Она озадаченно воззрилась на него.
— Что вы сказали?
— Да, это... э-э... у нас обычай такой: на скачки дамы надевают шляпки и перчатки. Глупый обычай, но, может, она у вас есть? Шляпка?
— О да. У каждой дамы есть шляпка. Конечно. Он почувствовал огромное облегчение.
— Прекрасно, тогда договорились.
— О! Ну, раз вы так считаете. — Она встала. — Я пошла?
— Нет, если у вас есть время, пожалуйста, присядьте. Как давно вы замужем?
— Четыре года. Ганс... — Она помолчала. Потом твердо заявила: — Ганс велел мне сказать, но только вам одному, если он умрет и я приеду, как и получилось, сказать, что наш брак — брак по расчету.
— Что?
— Прошу извинить, но я должна была сказать вам, — продолжала она, чуть покраснев. — Это был брак по расчету для нас обоих. Я получила швейцарское гражданство и паспорт, а у него появился человек, заботившийся о нем, когда он приезжал в Швейцарию. Я... я не хотела выходить замуж, но он просил меня об этом неоднократно, и он... и он подчеркивал, что это послужит мне защитой, когда он умрет.
Данросс был поражен.
— Он знал, что умрет?
— Думаю, да. Он говорил, что мы заключим брачный контракт всего на пять лет, но у нас не должно быть детей. Мы ходили к одному адвокату в Цюрихе, который и составил такой контракт. — Она открыла сумочку и вынула конверт. Пальцы у неё дрожали, но голос был тверд. — Все это велел передать вам Ганс. Это копии контракта, моего... моего свидетельства о рождении и свидетельства о браке, его завещания и свидетельства о рождении. — Достав салфетку, она высморкалась. — Прошу извинить. — Рико осторожно развязала тесемку, которой был перевязан конверт, и достала письмо.

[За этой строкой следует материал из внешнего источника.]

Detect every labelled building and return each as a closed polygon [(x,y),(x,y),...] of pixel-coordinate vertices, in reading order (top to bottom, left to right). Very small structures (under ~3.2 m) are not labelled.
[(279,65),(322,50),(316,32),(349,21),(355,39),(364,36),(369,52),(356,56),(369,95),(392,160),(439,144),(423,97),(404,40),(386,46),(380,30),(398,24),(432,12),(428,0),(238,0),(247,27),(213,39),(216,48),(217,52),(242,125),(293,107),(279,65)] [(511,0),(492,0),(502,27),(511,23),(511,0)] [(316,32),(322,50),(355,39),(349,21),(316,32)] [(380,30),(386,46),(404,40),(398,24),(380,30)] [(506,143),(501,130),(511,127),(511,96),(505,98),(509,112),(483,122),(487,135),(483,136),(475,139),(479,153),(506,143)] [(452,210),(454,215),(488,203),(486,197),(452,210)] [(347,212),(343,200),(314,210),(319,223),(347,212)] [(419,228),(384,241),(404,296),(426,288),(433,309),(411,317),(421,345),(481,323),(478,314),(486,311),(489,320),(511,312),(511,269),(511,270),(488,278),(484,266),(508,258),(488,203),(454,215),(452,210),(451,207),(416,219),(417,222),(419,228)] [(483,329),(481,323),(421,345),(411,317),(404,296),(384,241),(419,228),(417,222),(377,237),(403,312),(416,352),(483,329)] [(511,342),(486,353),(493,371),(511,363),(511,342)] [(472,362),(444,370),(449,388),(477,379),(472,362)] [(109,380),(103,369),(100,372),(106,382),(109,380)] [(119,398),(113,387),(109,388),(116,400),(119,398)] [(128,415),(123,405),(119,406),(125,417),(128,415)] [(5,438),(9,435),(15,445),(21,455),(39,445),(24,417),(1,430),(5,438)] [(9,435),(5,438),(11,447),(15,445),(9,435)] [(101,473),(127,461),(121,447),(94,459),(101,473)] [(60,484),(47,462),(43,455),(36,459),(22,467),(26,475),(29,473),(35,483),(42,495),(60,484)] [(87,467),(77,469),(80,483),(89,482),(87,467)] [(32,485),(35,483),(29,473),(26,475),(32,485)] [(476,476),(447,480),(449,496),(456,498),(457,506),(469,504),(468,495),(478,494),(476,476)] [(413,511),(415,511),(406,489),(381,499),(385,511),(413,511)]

Данросс взял его. Почерк АМГ.
Тайбань, настоящим подтверждается, что моя жена, Рико Грессерхофф, Рико Андзин, та, за кого она себя выдает. Я люблю её всем сердцем. Она заслуживала и заслуживает человека, гораздо лучшего, чем я. Если ей понадобится помощь... пожалуйста, пожалуйста, пожалуйста. Ганс Грессерхофф.
— Лучшего я не заслуживаю, тайбань, — тихо и печально, но уверенно сказала она. — Мой муж был добр ко мне, очень добр. И мне очень жаль, что он умер.
Данросс не спускал с неё глаз.
— Он был болен? Он знал, что умрет от какой-то болезни?
— Не знаю. Он никогда не говорил. Перед тем как я... как я вышла за него, он попросил никогда не задавать вопросов, не спрашивать, куда он собирается, с какой целью и когда вернется. Я должна была принимать его таким как есть. — Она чуть поежилась. — Жить так было очень непросто.